Das Smartphone ist ein wichtiger Helfer für Sandra Baba. Wenn es klingelt, braucht ein Flüchtling Hilfe. Normalerweise gehe ich nach 18 Uhr nicht mehr dran, sagt die Flüchtlings-Sozialarbeiterin der Diakonie in Ganderkesee. Doch sie weiß, dass es manche Anrufer nicht mehr aushalten. Sie finden am Freitagnachmittag einen Brief in ihrer Post und können ihn nicht lesen. Sie können nur die Worte Asyl und Dublin entziffern und fürchten die Abschiebung. Dann kann ich sie doch nicht bis Montag im Ungewissen lassen.
Per Smartphone fotografieren die aufgelösten Flüchtlinge dann das beängstigende Schreiben und senden es an die Sozialarbeiterin. Baba kann dann schnell aufklären, dass das Formular aus Kostengründen für beide Fälle vorbereitet ist, für die Asyl-Anerkennung ebenso wie für die Ablehnung nach dem Dublin-Abkommen. Meist sind dann die Sorgen im Nu verschwunden.
Die gebürtige Irakerin ist eine von drei Diakonie-Mitarbeiterinnen in Landkreis Delmenhorst, die für Flüchtlinge und Asylbewerber einen ersten Anker in ihrer erhofften neuen Heimat Deutschland darstellen. Wir kümmern uns um alles, was nach der Wohnungssuche und einrichtung kommt, erklärt Babas Kollegin Zohreh Roushanpour den Synodalen der oldenburgischen Kirche, die die Beratungsstelle in der Delmenhorster Louisenstraße besuchen. In Kleingruppen informierte sich das Kirchenparlament an verschiedenen Stellen in Delmenhorst über die vielfältigen Aufgaben bei der Flüchtlingsbetreuung.

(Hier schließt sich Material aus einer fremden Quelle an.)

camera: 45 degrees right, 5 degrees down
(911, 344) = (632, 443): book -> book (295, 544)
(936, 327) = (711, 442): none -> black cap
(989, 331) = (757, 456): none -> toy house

Im Rahmen des Schwerpunktthemas Kirche und Migration der 3. Tagung der 48.
Synode der Evangelisch-Lutherischen Kirche in Oldenburg, die vom 28. bis 30. Mai im Evangelischen Bildungshaus Rastede stattfindet, haben die Synodalen am Donnerstagnachmittag erstmals ihren traditionellen Sitzungsort in Rastede verlassen, um sich exemplarisch in Delmenhorst an 14 Erfahrungsorten über Arbeitsfelder im Bereich Migration und Flüchtlinge zu informieren. Einer dieser Erfahrungsorte ist die Flüchtlingssozialarbeit und beratung des Diakonischen Werkes Delmenhorst/Oldenburg Land in der Delmenhorster Louisenstraße.

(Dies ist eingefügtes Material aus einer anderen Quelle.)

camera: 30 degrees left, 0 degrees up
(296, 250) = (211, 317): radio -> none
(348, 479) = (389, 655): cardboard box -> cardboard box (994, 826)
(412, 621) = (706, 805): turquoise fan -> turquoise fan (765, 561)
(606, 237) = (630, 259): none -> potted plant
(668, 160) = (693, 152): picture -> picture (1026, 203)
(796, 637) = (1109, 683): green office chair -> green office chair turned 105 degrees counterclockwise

Viele ihrer Hilfesuchenden, so berichten die Sozialarbeiterinnen den Synodalen, lebten noch im Ungewissen. Ihre Asylverfahren sind noch nicht abgeschlossen. Dann stellten sie schon einmal Fragen wie: Weiß Deutschland, dass ich hier bin? Die Sorge, dass ihre Akte abhanden gekommen sein könnte, bleibe bis zu dem Tag, an dem der erlösende Bescheid komme.
Menschen aus Bürgerkriegsländern wie Syrien, Irak oder Afghanistan müssten meist länger warten, hätten aber eine große Gewissheit, dass ihr Antrag anerkannt werde. Schneller und seltener erfolgreich würden Anträge von Asylbewerbern aus Balkanstaaten wie Serbien, Albanien oder Mazedonien anerkannt. Diese fänden dafür oft schon Hilfe bei Landsleuten, die schon in Deutschland lebten. Flüchtlinge aus vorderasiatischen Ländern können sich dafür auf die Sprachkenntnisse der Diakonie-Mitarbeiterinnen verlassen. Baba spricht Arabisch, Roushanpour als gebürtige Iranerin die persischen Sprachen Farsi und Dari. Und es stehen zahlreiche Dolmetscher zur Verfügung.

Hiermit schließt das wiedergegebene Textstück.